Claims made and claims made and reported policies contain a date certain notice requirement. In Colorado, the Colorado Supreme Court found:­­

"The notice-prejudice rule does not apply to a date-certain notice requirement in a claims-made insurance policy. In a claims-made policy, the date-certain notice requirement defines the scope of coverage. Thus, to excuse late notice in violation of such a requirement would rewrite a fundamental term of the insurance contract." (Craft v. Philadelphia Indemnity Insurance Company, 2015 CO 11, 343 P.3d 951)

The conceptual differences between occurrence and claims-made liability policies lie at the core of this case. The Colorado Division of Insurance defines an occurrence policy as ‘an insurance policy that provides liability coverage only for injury or damage that occurs during the policy term, regardless of when the claim is actually made.’ (3 Colo. Code Regs. 702–5:5–1–8 (2014).)
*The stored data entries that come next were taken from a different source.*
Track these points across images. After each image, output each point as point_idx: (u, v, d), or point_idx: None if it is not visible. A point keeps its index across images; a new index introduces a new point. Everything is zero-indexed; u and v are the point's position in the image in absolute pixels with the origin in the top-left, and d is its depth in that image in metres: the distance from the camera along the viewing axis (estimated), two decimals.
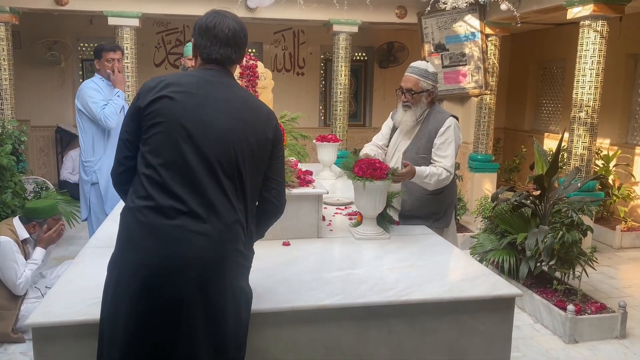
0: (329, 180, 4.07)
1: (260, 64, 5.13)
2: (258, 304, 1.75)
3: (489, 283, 2.04)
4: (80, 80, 8.09)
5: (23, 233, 3.17)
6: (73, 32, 7.76)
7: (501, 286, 2.02)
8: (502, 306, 1.99)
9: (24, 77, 7.32)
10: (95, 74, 3.92)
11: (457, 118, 2.90)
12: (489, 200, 4.76)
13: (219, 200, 1.57)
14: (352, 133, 8.00)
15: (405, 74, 2.89)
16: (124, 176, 1.68)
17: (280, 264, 2.16)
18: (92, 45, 8.07)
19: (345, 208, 3.14)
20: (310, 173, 2.79)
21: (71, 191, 6.54)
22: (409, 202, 2.86)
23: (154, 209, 1.53)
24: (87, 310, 1.68)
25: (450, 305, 1.92)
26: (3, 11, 5.66)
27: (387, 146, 3.09)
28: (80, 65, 8.11)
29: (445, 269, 2.24)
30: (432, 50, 6.48)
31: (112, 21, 5.97)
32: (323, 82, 8.90)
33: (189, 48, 5.05)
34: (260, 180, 1.73)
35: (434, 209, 2.87)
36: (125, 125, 1.67)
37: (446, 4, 4.61)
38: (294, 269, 2.11)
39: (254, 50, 8.45)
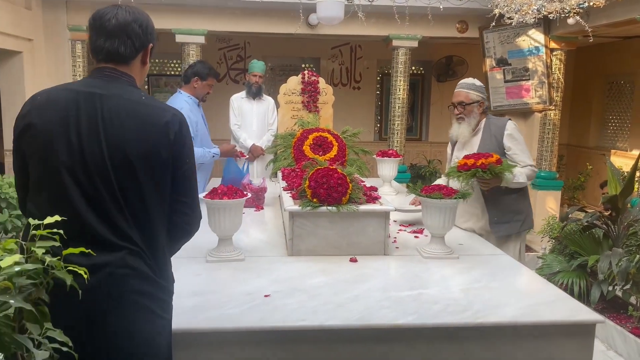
0: (389, 196, 4.04)
1: (321, 80, 5.22)
2: (329, 320, 1.77)
3: (567, 307, 1.97)
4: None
5: None
6: None
7: (580, 311, 1.94)
8: (582, 332, 1.91)
9: None
10: (180, 90, 3.87)
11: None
12: (557, 219, 4.60)
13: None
14: (409, 147, 7.94)
15: (455, 90, 3.10)
16: None
17: (349, 280, 2.17)
18: (158, 60, 8.43)
19: (409, 225, 3.11)
20: (375, 189, 2.79)
21: None
22: (494, 208, 2.97)
23: None
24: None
25: (526, 329, 1.86)
26: (80, 30, 6.01)
27: None
28: (146, 80, 8.47)
29: (520, 291, 2.18)
30: (494, 64, 6.36)
31: (179, 38, 6.22)
32: (379, 96, 8.91)
33: (253, 65, 5.19)
34: (162, 202, 1.53)
35: (519, 207, 3.01)
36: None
37: (512, 19, 4.53)
38: (363, 286, 2.11)
39: (311, 66, 8.57)
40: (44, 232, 0.98)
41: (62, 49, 6.01)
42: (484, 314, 1.87)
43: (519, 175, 2.84)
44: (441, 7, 5.38)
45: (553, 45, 6.01)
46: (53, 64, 6.06)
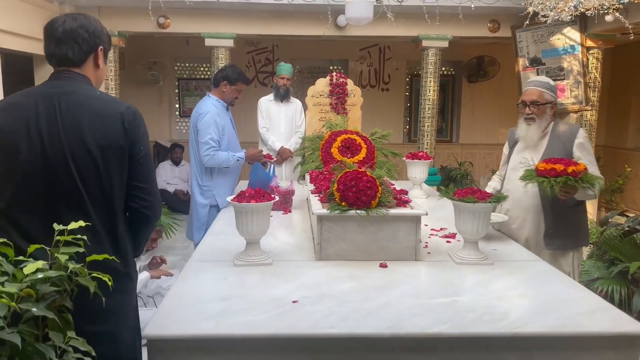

Claims-made policies typically contain a second type of notice requirement not found in occurrence policies: the requirement that the insured provide notice of a claim within the policy period or a defined reporting period thereafter. Such a date-certain notice requirement fulfills a very different function than a prompt notice requirement.

Where a prompt notice requirement serves to allow the insurer to investigate the claim and negotiate with the third party asserting the claim, the date-certain notice requirement defines the temporal boundaries of the policy's basic coverage terms.